=== Instructions to follow ===
Using "Discuss" as the search string, find the matching lines below and copy them.

[Extracted page text data]
________________________

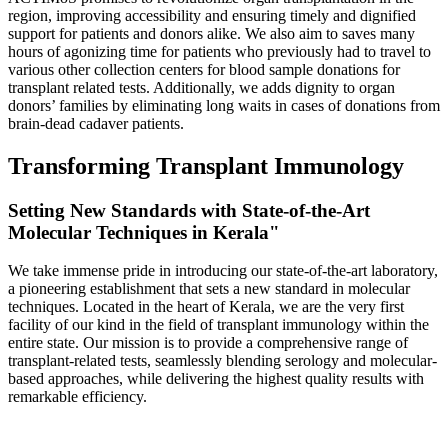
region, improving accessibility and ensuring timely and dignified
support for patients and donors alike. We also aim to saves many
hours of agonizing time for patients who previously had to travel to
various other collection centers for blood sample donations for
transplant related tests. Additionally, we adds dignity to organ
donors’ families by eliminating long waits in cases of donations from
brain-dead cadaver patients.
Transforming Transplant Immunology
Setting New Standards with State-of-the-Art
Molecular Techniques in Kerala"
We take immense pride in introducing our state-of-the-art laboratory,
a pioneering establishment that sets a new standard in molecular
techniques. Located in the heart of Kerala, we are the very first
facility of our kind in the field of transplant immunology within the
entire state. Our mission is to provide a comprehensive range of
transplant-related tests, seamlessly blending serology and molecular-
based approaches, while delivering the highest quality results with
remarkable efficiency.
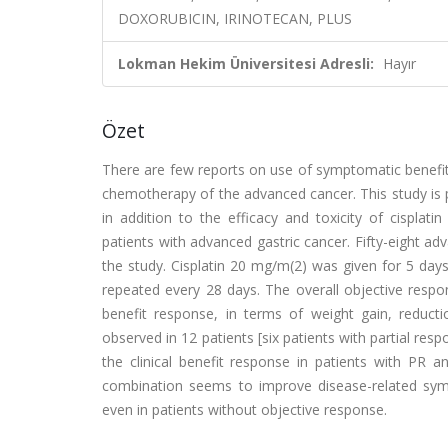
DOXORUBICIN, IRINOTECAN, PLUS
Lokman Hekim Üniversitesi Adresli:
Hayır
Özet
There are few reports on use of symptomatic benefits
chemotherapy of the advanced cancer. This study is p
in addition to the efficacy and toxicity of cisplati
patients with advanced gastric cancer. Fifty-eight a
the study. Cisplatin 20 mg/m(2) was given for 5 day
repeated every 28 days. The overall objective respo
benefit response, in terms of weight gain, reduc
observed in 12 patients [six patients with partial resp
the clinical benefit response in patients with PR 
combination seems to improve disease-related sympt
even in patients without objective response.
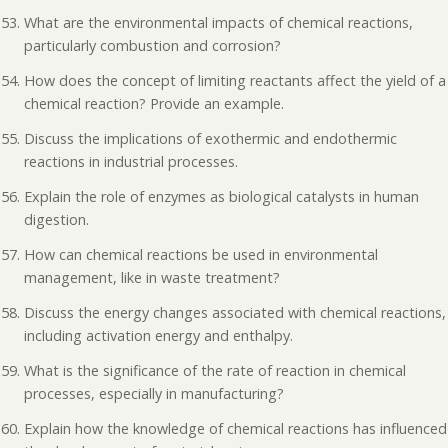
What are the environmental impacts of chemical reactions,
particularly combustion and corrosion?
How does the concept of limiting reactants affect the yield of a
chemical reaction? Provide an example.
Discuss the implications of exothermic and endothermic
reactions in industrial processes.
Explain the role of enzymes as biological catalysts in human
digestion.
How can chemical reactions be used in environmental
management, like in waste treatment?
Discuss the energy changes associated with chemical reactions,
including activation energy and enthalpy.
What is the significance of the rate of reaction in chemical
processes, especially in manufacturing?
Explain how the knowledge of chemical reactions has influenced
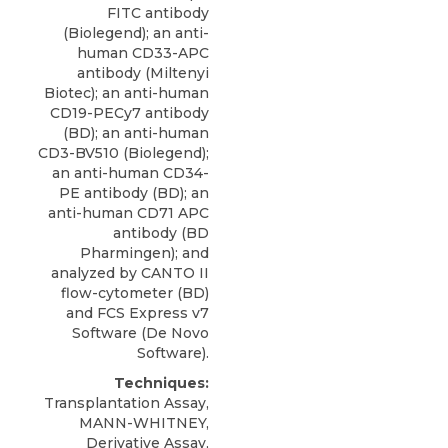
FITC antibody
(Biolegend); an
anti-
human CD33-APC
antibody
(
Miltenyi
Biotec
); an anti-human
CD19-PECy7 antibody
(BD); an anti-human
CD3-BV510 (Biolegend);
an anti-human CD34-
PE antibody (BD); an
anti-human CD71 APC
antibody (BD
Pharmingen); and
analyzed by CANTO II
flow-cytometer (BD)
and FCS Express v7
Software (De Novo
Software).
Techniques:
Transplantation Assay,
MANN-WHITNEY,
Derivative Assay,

________________________

=== Task solution ===
Discuss the implications of exothermic and endothermic
Discuss the energy changes associated with chemical reactions,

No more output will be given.